What does it mean to care for someone else? It means to provide for their basic needs. To protect and guard them from hard or dangerous things. To seek their happiness. To create an environment in which they can flourish. And to do these things intentionally, consistently, and without lapse.
That is what the priests did for the people of Israel. They were specifically selected, as a tribe (the Levites), and then appointed individually from there to be spiritual caretakers of God’s chosen people. They bore the responsibility of caring for the spiritual well-being of an entire nation, according to the Old Testament covenant which was closely tied to their physical well-being as well. Keeping the covenant was important for the people’s stability and future, and the priests guided them in this. God’s covenant and law were the foundation of Israel’s government, their safety, and their surety. Being spiritual caretakers of a nation was no small task.
But priesthood wasn’t just a task; it was a gift given by God.
The appointment to priest didn’t make a man any better than the rest of the people, but it did set him apart.
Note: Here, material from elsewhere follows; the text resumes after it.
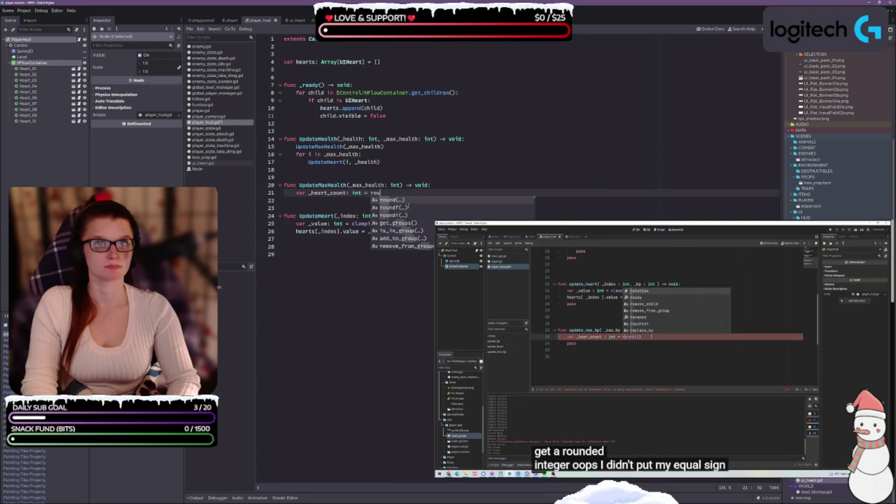
{"action": "type", "text": "ndi"}
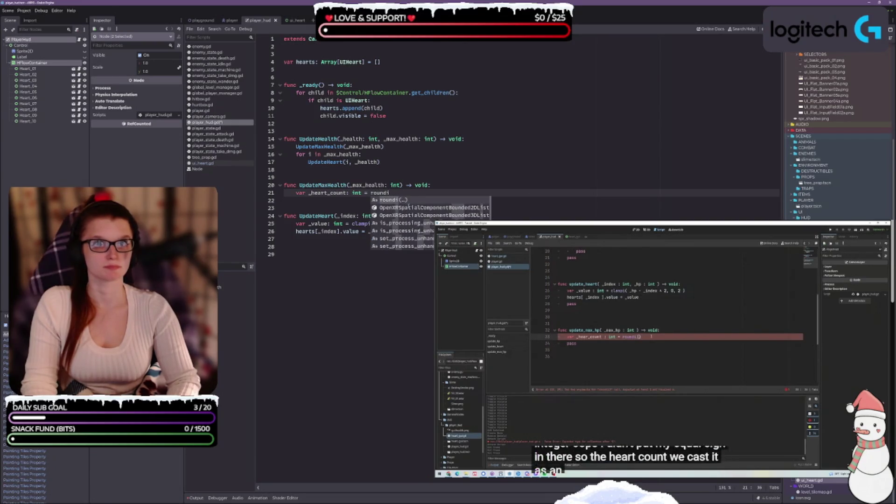
{"action": "key", "text": "Return"}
Priests served as flawed, sinful men responsible for their own repentance and atonement as they also bore responsibility for the people’s repentance and atonement. They were handed the responsibility and privilege of purifying the people through sacrifice and offerings. By so doing the priests kept the house of God pure, for nobody could enter God’s presence without purification. The priests protected both the people and the temple, each for the sake of the other.
By protecting God’s house, the priests did what caretakers must—they created an atmosphere in which the people could flourish spiritually. They could flourish in worship and knowledge as the priests led them. They could find security by knowing that God was honored rightly and worshiped in His proper place. They could flourish in hope because the priests, foremost of all, looked ahead to the hope of God’s promises—first for a promised land, and then for a promised Messiah.
The priests tended to spiritual needs of the people in every way and they were happy for it, because in doing so they brought people who would otherwise be unclean and wandering, to purity and closeness. They made a way for people to find freedom from sin, knowledge of God, and joy in worship.